YOUR TASK: What lines of the data below hold the string "meaning"? Copy each one out.

MATERIALS PROVIDED:
---
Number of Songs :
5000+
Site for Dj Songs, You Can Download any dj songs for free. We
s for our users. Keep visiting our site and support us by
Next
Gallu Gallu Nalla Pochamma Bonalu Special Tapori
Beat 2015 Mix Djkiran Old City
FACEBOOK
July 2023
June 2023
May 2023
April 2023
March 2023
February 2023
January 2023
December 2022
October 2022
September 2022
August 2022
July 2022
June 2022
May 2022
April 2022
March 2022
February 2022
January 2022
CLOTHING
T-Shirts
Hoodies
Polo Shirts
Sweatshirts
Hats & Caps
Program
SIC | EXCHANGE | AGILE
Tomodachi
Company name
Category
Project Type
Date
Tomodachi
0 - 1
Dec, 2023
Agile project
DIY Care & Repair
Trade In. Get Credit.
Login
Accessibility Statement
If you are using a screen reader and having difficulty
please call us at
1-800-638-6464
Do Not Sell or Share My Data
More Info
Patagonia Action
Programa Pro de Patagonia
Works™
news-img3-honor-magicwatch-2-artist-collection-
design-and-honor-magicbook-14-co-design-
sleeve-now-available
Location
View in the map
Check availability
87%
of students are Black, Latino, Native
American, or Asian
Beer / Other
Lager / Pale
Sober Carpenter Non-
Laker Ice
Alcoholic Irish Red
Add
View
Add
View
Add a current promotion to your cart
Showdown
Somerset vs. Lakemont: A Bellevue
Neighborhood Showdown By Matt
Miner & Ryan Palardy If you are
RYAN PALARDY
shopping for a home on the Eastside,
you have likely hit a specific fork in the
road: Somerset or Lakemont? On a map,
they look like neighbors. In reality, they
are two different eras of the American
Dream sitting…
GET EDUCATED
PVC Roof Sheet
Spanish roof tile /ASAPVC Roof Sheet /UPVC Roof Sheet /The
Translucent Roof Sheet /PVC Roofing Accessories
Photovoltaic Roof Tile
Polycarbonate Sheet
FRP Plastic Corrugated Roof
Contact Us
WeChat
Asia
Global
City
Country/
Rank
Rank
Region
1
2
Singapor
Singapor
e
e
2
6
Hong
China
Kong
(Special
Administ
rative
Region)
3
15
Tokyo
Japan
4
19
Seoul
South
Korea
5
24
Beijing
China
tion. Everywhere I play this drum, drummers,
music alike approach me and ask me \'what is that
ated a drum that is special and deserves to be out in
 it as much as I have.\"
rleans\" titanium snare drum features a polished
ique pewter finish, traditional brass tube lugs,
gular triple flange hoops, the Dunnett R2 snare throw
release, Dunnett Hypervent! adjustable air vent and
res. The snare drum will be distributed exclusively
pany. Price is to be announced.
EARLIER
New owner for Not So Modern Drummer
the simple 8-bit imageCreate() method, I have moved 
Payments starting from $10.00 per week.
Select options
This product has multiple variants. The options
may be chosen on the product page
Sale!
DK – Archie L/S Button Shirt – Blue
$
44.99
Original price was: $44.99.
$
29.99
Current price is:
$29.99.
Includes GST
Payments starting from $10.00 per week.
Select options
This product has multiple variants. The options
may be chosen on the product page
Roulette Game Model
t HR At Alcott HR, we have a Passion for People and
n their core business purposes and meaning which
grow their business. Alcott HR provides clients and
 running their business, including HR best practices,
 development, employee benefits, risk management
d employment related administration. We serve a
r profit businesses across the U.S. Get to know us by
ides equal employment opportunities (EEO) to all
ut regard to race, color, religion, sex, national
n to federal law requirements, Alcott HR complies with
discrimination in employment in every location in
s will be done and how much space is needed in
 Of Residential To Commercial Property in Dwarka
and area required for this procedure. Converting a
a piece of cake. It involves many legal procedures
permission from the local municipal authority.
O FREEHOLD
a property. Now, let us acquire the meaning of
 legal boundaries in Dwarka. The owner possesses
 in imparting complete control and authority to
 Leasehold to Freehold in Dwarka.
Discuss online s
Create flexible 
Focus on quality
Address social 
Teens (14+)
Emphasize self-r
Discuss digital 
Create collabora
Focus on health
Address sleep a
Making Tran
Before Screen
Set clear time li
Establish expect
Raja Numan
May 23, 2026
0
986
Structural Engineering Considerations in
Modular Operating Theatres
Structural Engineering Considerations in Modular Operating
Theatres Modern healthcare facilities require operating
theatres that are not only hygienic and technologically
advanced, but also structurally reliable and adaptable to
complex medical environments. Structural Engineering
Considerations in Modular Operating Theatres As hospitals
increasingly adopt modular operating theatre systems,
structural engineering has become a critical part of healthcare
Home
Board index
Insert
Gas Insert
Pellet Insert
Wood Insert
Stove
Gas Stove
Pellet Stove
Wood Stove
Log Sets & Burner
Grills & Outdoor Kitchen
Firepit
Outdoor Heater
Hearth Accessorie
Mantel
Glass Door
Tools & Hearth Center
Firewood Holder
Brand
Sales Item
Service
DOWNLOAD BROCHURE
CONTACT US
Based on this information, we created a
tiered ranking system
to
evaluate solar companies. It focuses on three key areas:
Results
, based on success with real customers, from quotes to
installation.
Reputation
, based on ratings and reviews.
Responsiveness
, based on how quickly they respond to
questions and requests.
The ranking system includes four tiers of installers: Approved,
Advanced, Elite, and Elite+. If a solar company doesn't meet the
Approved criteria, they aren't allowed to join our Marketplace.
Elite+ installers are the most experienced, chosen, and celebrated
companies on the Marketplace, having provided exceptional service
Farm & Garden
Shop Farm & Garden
---
SOLUTION TO THIS TASK:
n their core business purposes and meaning which
a property. Now, let us acquire the meaning of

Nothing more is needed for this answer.